“Some of them,” remarked Mrs. Folyat, “are worth at least a hundred pounds.”

“I found myself rather liking this place as I walked here,” said Serge. “But I found myself wondering what happens to all the suppressed vitality of the people in it. How many people are there? There must be half a million. What do they all do? Their work can’t be very satisfying. Do they produce children at an appalling rate? Or is there any artistic outlet? There can’t be, or it wouldn’t be so ugly. I suppose there’s a lot of crime and a lot of mess. I must have a look at it. Do they have frightful diseases, and isn’t it rather a mockery spreading the Gospel of Christ in such a place?”

“Serge!” Mrs. Folyat was unable to follow what he said, but she was hurt at the mention of one whom she had always regarded as her Saviour at the supper-table.
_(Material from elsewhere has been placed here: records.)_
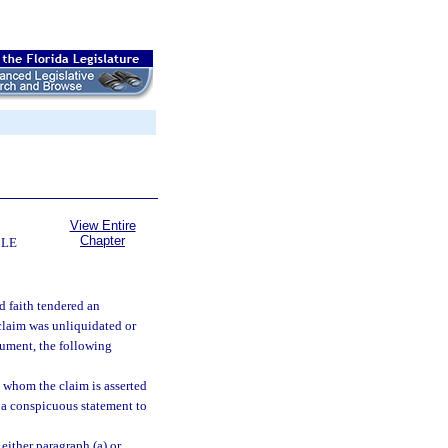
View Entire
Chapter
BLE
d faith tendered an
 claim was unliquidated or
rument, the following
t whom the claim is asserted
a conspicuous statement to
 either paragraph (a) or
“Have I shocked you, mother? I’m sorry,” said Serge. “You’re all so different from what I have been thinking you for years and years and I find it difficult to say anything. You’re not exactly full of news about yourselves, and my thoughts ran away with me. That’s bad.”

“You haven’t become an infidel I hope.” Mrs. Folyat was rather querulous. “You went to church in Africa?”

“I was lay reader to the Bishop of Bloemfontein for six months.”

“Ah!”

That reassured Mrs. Folyat, and she turned to her food again. She enjoyed eating, and took very small mouthfuls and nibbled at them in a most genteel fashion. Francis on the other hand ate hurriedly in large gulps and had always finished his plateful before everybody else. Serge suddenly found their methods of eating intensely interesting. He too loved eating—he had revelled in English cooking after his years in Africa—and it was pleasant to find that he had something in common with his father and mother, though, instinctively, he knew that he must not talk about it.

Francis rose from the table and took up pipe and tobacco. Serge produced his calabash and filled it.

“You don’t smoke cigarettes?” asked Francis.